I thought I had seen the depths to which Keane family dysfunction could sink, but that was before murderous little Jeffy sweet-talked his mother into lovingly handcrafting the very projectiles with which she would soon be pelted. In a way, this cartoon is emblematic of that dark, little-discussed side of parenthood: sometimes, you can pour all of your soul into that little life that you nurtured first in your body and then in your home, neglecting your own private life, personal development, and relationship with your partner to help them become a person, only to see them transformed into an inscrutable monster, an opaque being who only resents you for crimes you can’t imagine or explain, who, despite the years of midnight feedings and changed diapers and band-aids and drives to school and hot meals, is ready to crack your skull open with a ball of ice the moment you turn your back.
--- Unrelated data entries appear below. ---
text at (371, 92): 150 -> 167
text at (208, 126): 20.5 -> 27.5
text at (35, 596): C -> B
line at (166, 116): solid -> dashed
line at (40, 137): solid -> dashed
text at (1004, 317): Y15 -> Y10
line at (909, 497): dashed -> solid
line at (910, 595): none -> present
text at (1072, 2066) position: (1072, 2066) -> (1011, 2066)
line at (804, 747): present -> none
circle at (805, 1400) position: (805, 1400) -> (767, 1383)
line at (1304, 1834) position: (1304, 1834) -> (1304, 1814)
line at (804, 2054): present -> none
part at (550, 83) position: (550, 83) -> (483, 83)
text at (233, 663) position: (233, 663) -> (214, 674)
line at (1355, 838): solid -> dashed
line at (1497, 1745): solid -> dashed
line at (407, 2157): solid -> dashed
On the other hand, she did call him “little man.” I’d be pretty pissed too.

Beetle Bailey, 1/21/07

I know they’re called “throwaway panels” because they just get thrown away, but really, this isn’t even trying. “Hey, I’ve got to fill these two panels with something — how about something that isn’t funny on its own, and that doesn’t really fit in with the main joke, but is just close enough to it that you sort of stare at it for a while scratching your head waiting for it to make sense, but it never does? Bingo! Tee time! I’m off!”

Judge Parker, 1/21/07

With what look like new Barretto-drawn strips back in the daily Judge Parker, our anonymous fill-in artist is offering his swan song with some entirely gratuitous Abbey T&A. I ask you, does anyone rock the chino capris like Ms. Spencer? I think she goes down to Old Navy and buys the Ass Crack Revealing Cut version in bulk.

Also, Sunday’s Mary Worth was a wasteland of exposition and white people, but in the final panel we did get to see her terrifying all-seeing third eye!

I never doubted your powers, o master! Please to not tear my soul asunder with your oculus of ultimate power!